HER3 has a faster internalization rate compared to HER2 and HER1 (EGFR), which is more conducive to the efficacy of ADC drugs in tumor cells and improves treatment outcomes.
However, on June 27th, the marketing application for HER3 ADC drug developed by First Third Republic and Merck was rejected by the FDA due to chemical, manufacturing, and control (CMC) issues. On June 18th, the Phase I clinical trial of YL202/BNT326 by BioNTech was also halted by the FDA due to the deaths of three subjects caused by drug side effects.
The consecutive setbacks of two star ADCs indicate that there are still risks to the prospects of the HER3 race track. However, the FDA has not raised any objections to the effectiveness and safety of HER3 DXd. After rectifying production issues, HER3 DXd is still expected to become the world's first HER3 ADC drug. However, whether ADC can become a competitive tool for Merck in the future still requires time and market validation.

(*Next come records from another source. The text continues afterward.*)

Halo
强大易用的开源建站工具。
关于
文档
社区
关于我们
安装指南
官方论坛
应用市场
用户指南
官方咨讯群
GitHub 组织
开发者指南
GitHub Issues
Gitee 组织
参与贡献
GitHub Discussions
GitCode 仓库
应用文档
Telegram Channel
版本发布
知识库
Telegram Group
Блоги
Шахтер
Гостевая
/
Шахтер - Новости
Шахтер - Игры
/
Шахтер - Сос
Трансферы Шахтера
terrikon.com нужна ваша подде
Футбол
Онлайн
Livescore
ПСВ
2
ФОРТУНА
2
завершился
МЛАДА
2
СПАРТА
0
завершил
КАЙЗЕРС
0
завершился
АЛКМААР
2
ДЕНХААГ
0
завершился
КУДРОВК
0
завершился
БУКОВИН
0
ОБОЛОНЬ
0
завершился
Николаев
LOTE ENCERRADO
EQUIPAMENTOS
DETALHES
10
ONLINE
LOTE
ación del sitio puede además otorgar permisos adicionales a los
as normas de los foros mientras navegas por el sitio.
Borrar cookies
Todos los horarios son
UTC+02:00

In addition to ADC, Merck is also accelerating its layout in other areas. On April 16th, Merck and Prometheus Biosciences (referred to as "Prometheus") jointly announced the acquisition of Prometheus at a price of $200 per share for a total purchase price of approximately $10.8 billion. Prometheus was founded in 2016 and is a clinical biotechnology company that uses precision medicine methods to discover, develop, and commercialize novel treatments and auxiliary diagnostic products for the treatment of immune-mediated diseases. This includes drugs related to inflammatory bowel disease (IBD), which is also a popular market that many pharmaceutical companies are competing to expand into.
According to a report by GrandViewer Search, the overall market size of IBD in 2018 was $15.9 billion, and it is expected to maintain a compound annual growth rate of 4.4% until 2026.

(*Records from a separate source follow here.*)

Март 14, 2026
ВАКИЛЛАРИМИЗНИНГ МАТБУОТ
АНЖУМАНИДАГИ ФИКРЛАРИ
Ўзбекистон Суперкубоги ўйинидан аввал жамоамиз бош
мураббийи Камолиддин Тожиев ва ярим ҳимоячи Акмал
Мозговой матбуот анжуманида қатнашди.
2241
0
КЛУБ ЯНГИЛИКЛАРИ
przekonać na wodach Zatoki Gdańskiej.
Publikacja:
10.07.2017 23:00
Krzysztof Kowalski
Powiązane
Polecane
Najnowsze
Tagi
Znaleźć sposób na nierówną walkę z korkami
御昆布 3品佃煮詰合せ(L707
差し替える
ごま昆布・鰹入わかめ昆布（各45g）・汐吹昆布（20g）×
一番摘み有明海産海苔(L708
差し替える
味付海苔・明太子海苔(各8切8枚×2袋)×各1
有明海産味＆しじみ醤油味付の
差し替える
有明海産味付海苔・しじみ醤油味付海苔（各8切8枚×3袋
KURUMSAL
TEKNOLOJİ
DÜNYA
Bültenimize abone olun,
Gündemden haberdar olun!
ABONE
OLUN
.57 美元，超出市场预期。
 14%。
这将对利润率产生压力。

When choosing investment or research and development projects, companies should not only consider the prospects of individual projects, but also the strategic layout of the entire product pipeline. For example, whether it can form synergies with other products of the company, or whether it can enhance the company's competitiveness in specific treatment fields. "Chen Jinhao, head of IQVIA China Management Consulting Department, pointed out to 21st Century Business Herald reporters that companies need to make quick and decisive decisions when choosing new growth points. If the market match is high and the expected ROI is good, resources should be fully invested. On the contrary, if the matching degree is poor or the risk is too high, the project should be adjusted or abandoned in a timely manner.
After all, any investment project requires detailed financial analysis to predict its potential return rate, and whether Merck can find a successor to K-drug also needs market validation.